Cuando el sexo se vuelve un deber, deja de ser un placer.
Violeta es una mujer de 35 años que, obsesionada por concebir un bebé, hizo de su vida sexual un acto mecánico en pro de la reproducción; su esposo Pablo se ha sentido una especie de semental que tiene horarios específicos para tener relaciones y lograr el tan ansiado embarazo. Evidentemente esta situación ha deteriorado la vida de pareja y su visita a mi consultorio es un último recurso para salvar su relación, que antes de este empeño por ser padres, era divertida y apasionada. Violeta y Pablo tienen que trabajar para recuperar su intimidad y mi terapia está enfocada a tres aspectos fundamentales: Comunicación, Relajación y Creatividad. 
 
En primer lugar esta pareja de esposos tienen que aprender a comunicarse desde un lugar de empatía y respeto. Es importante que se escuchen uno al otro y logren entender las motivaciones más íntimas de sus acciones cotidianas. Deben hablar acerca de lo que para ellos significa ser padres, pero sobre todo, expresar lo que cada uno siente por el otro. Plantear las diversas posibilidades que hay entre una vida sin hijos y con ellos y nunca perder de vista lo más importante que es el vínculo que los une a ambos. En lo relativo a la relajación, la pareja debe sentirse tranquila y en armonía.
 
He sugerido que realicen actividades que compartan y les sean agradables como hacer ejercicio, salir a caminar, acudir juntos a un spa o hacer algún viaje de fin de semana a un lugar tranquilo como el campo, la playa o el bosque.Y en cuanto a la creatividad, Violeta y Pablo deben usar su imaginación para darle un giro a su vida sexualindependientemente de su anhelo por lograr embarazarse, hacer que sea el amor y no la obligación lo que les lleve al disfrute de su erotismo. El resentimiento y la culpa son emociones que ellos deben enfrentar, ya que en los dos últimos años han estado sometidos a mucha presión por los múltiples tratamientos a los que Violeta se ha sometido.
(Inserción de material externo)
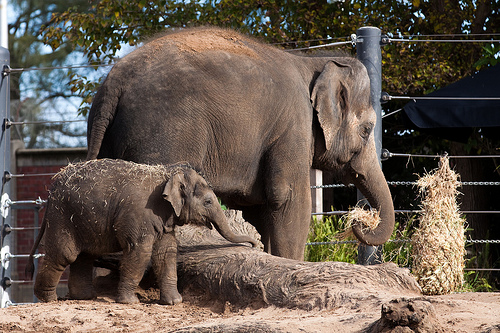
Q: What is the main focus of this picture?
A: Elephants.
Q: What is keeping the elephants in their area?
A: A fence.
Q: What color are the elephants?
A: Brown.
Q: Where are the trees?
A: Outside fence.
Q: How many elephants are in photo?
A: Two.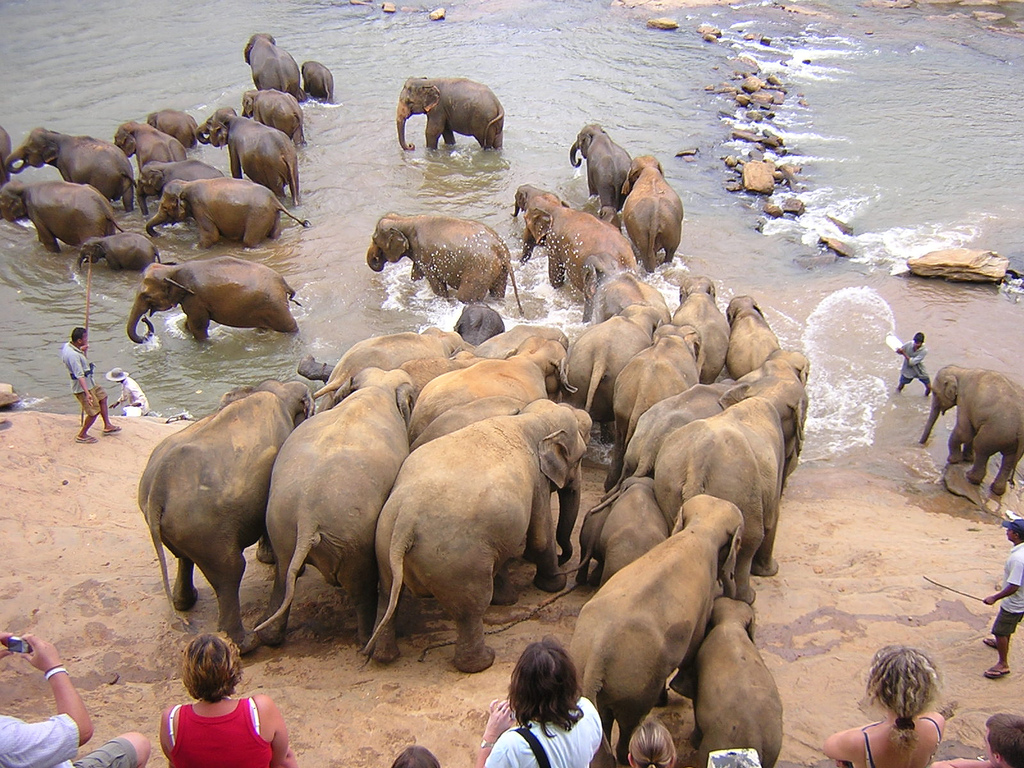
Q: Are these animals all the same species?
A: Yes, all the animals are elephants.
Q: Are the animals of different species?
A: No, all the animals are elephants.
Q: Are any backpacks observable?
A: No, there are no backpacks.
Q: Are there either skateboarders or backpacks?
A: No, there are no backpacks or skateboarders.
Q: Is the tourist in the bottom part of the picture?
A: Yes, the tourist is in the bottom of the image.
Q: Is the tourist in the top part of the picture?
A: No, the tourist is in the bottom of the image.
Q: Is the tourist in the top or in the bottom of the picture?
A: The tourist is in the bottom of the image.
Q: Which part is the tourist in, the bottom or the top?
A: The tourist is in the bottom of the image.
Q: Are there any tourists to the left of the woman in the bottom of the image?
A: Yes, there is a tourist to the left of the woman.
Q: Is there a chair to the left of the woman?
A: No, there is a tourist to the left of the woman.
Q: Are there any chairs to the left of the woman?
A: No, there is a tourist to the left of the woman.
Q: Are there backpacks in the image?
A: No, there are no backpacks.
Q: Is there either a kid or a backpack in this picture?
A: No, there are no backpacks or children.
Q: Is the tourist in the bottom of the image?
A: Yes, the tourist is in the bottom of the image.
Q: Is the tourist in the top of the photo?
A: No, the tourist is in the bottom of the image.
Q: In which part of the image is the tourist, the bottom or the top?
A: The tourist is in the bottom of the image.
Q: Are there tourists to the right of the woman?
A: Yes, there is a tourist to the right of the woman.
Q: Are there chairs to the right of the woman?
A: No, there is a tourist to the right of the woman.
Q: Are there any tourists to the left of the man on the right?
A: Yes, there is a tourist to the left of the man.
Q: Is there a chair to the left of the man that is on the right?
A: No, there is a tourist to the left of the man.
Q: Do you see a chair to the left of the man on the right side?
A: No, there is a tourist to the left of the man.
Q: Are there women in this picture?
A: Yes, there is a woman.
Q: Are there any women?
A: Yes, there is a woman.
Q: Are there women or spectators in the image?
A: Yes, there is a woman.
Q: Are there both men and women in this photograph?
A: Yes, there are both a woman and a man.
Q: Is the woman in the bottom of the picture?
A: Yes, the woman is in the bottom of the image.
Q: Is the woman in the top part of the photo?
A: No, the woman is in the bottom of the image.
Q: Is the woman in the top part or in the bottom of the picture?
A: The woman is in the bottom of the image.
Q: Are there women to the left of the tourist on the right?
A: Yes, there is a woman to the left of the tourist.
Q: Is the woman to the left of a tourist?
A: Yes, the woman is to the left of a tourist.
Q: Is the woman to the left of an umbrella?
A: No, the woman is to the left of a tourist.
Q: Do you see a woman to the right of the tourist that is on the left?
A: Yes, there is a woman to the right of the tourist.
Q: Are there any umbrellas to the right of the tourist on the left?
A: No, there is a woman to the right of the tourist.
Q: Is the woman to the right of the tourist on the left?
A: Yes, the woman is to the right of the tourist.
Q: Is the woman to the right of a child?
A: No, the woman is to the right of the tourist.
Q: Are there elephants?
A: Yes, there is an elephant.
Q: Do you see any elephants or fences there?
A: Yes, there is an elephant.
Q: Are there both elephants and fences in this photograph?
A: No, there is an elephant but no fences.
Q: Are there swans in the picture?
A: No, there are no swans.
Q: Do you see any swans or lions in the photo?
A: No, there are no swans or lions.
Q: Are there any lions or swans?
A: No, there are no swans or lions.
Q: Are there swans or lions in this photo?
A: No, there are no swans or lions.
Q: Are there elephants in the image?
A: Yes, there are elephants.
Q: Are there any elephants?
A: Yes, there are elephants.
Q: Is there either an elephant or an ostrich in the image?
A: Yes, there are elephants.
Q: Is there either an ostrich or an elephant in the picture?
A: Yes, there are elephants.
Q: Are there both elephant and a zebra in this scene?
A: No, there are elephants but no zebras.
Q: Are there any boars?
A: No, there are no boars.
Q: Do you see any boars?
A: No, there are no boars.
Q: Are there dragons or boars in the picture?
A: No, there are no boars or dragons.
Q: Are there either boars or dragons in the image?
A: No, there are no boars or dragons.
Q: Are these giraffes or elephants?
A: These are elephants.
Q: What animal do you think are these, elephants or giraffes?
A: These are elephants.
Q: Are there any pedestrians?
A: No, there are no pedestrians.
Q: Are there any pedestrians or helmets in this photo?
A: No, there are no pedestrians or helmets.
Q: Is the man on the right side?
A: Yes, the man is on the right of the image.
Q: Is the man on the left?
A: No, the man is on the right of the image.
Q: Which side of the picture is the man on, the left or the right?
A: The man is on the right of the image.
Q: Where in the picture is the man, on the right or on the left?
A: The man is on the right of the image.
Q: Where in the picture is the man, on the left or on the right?
A: The man is on the right of the image.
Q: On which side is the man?
A: The man is on the right of the image.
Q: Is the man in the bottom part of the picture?
A: Yes, the man is in the bottom of the image.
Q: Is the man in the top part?
A: No, the man is in the bottom of the image.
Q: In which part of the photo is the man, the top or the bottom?
A: The man is in the bottom of the image.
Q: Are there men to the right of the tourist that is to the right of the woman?
A: Yes, there is a man to the right of the tourist.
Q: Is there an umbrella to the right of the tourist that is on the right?
A: No, there is a man to the right of the tourist.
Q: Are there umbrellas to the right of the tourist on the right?
A: No, there is a man to the right of the tourist.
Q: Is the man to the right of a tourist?
A: Yes, the man is to the right of a tourist.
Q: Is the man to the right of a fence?
A: No, the man is to the right of a tourist.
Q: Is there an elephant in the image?
A: Yes, there is an elephant.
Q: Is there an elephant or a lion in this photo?
A: Yes, there is an elephant.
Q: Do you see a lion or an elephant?
A: Yes, there is an elephant.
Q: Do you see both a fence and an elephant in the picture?
A: No, there is an elephant but no fences.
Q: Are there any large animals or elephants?
A: Yes, there is a large elephant.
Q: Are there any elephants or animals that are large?
A: Yes, the elephant is large.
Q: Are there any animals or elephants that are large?
A: Yes, the elephant is large.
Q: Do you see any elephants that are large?
A: Yes, there is a large elephant.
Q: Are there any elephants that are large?
A: Yes, there is an elephant that is large.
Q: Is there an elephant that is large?
A: Yes, there is an elephant that is large.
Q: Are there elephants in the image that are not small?
A: Yes, there is a large elephant.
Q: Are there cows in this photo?
A: No, there are no cows.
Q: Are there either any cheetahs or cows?
A: No, there are no cows or cheetahs.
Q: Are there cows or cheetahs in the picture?
A: No, there are no cows or cheetahs.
Esto les ha representado un desgaste económico, emocional y hasta social, por lo que es fundamental que hagan una pausa, se den un respiro y se replanteen la importancia de la paternidad y maternidad. Recuperar su alegría, su goce sexual y su intimidad de pareja, será lo único que los salve, en el caso eventual de que los resultados de los tratamientos sean negativos. Pablo y Violeta se aman y han estado trabajando con mucha intensidad en su terapia; esto les ha permitido volverse a ver con nuevos ojos y finalmente hoy han aceptado que lo más importante son ellos dos y su vínculo de pareja. Piensan que el tener familia es solo una opción, pero que no es indispensable y que el sexo es más que un asunto meramente reproductivo. Hacer el amor, es sobretodo, una manera placentera de sentirse unidos.